About this task => Quote the forum thread on deterring bears word for word, starting at "The last time" and ending at "bear-proof anything though.".

Do you have dogs? Black bears are skittery animals and large dogs tend to scare them off. We had a couple of Pyrenees when we lived in the sticks and never had a problem with bears or any other critter on the property. Never had a rat problem either. If we were talking about grizzly bears then it'd be a different story, but black bears do tend to run from noise and dogs. Most dogs are pretty good about telling when a bear is near and raising Cain about it. 

The last time we had trouble with bears was in the suburbs when we didn't have dogs and they would go through the neighborhood at night and tear up trash cans. It didn't happen often enough to convince dad to bear-proof anything though.


----------



## ACinATX (Sep 12, 2018)

No, no dogs. I thought about getting one, since in addition to the bears there is also the occasional mountain lion, but I'm not a dog person and I don't think I would be a good dog owner.


----------



## Avna (Jul 11, 2015)

Check out electric fence solutions at PremierOne. This is a problem they deal with. 

Electric fences do not have to be dangerously high voltage to work. They just have to be super unpleasant. If you've ever been lightly shocked by an electric fence you will understand that there is something about it that makes you very loath to try it again. Even bears feel this way.


----------



## ksbowman (Oct 30, 2018)

ACinATX said:


> Yes, I'm planning on putting them in bearproof containers in a sealed room. I thought that, plus the face that the room was inside a barn that would be mostly closed-off, would keep them out, because they wouldn't be able to smell it so they wouldn't know it was there. I just don't know how sensitive their smell is, and whether I'm right about that. I know from experience with other critters that once they get in, and they learn that there's something yummy in there, they will redouble their efforts to get back in. I want to do it right the first time, so they won't even think of getting in.


 Bears have an extremely good sense of smell and a nose that is hard to fool. Their eye sight is not real good but, they pickup movement very well.


----------



## avjudge (Feb 1, 2011)

My first thought was the same as @ClearDonkey - the grilled upper half of the door (plus another layer that can be closed to seal it up). But if there are going to be paddocks off the barn, yes, you could put a electric strands on that fence.

@egrogan, rather than step-in posts around the front of the barn, I'd put electric strands right on the door. I assume the electric wire is on insulators on the barn wall elsewhere? I'd run a jumper (insulated wire rated for the high voltage) underground completing the connection across each doorway, and a length of wire (one or 2 strands, whichever you're doing) mounted on each door. On the sliding door I would think you could use a short jumper wire with an insulated clips to connect & electrify it when the door is closed (just needed at one end). You'd just have to disconnect it before you open the door, which shouldn't be a big deal (I think - I haven't had to do ta. If there are hinged doors on the barn that wire would just attach to the main wire on the wall at the hinge end so it would stay electrified. 

@ACinATX, you could still have gates in the paddock. Solid swinging gates can have an attached electrified strand, or you can have a separate strand that fastens across the gateway with an electric gate handle on it. 

Also, I've heard it recommended that you bait the fence - empty but not cleaned tuna or cat food cans or tied-on bacon for carnivores - so they get zapped right on their sensitive noses and really learn that they don't want to go near that fence! 

We've been lucky, no bear come by here even though they raid neighbors' trash and chickens. 2 years ago they got all 4 of a neighbor's chickens, avoiding the electric fence by ripping the side of the coop open. I do think our dog helps keep them away, just by being here.


----------

Data excerpt =>
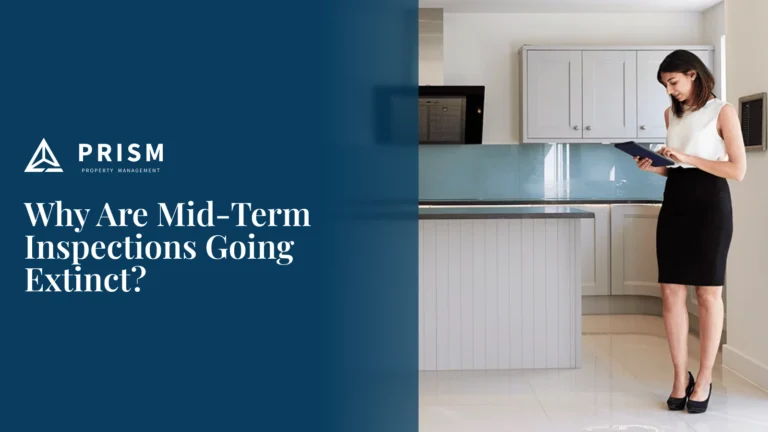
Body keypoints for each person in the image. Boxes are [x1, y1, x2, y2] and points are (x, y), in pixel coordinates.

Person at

Solution for this exercise =>
The last time we had trouble with bears was in the suburbs when we didn't have dogs and they would go through the neighborhood at night and tear up trash cans. It didn't happen often enough to convince dad to bear-proof anything though.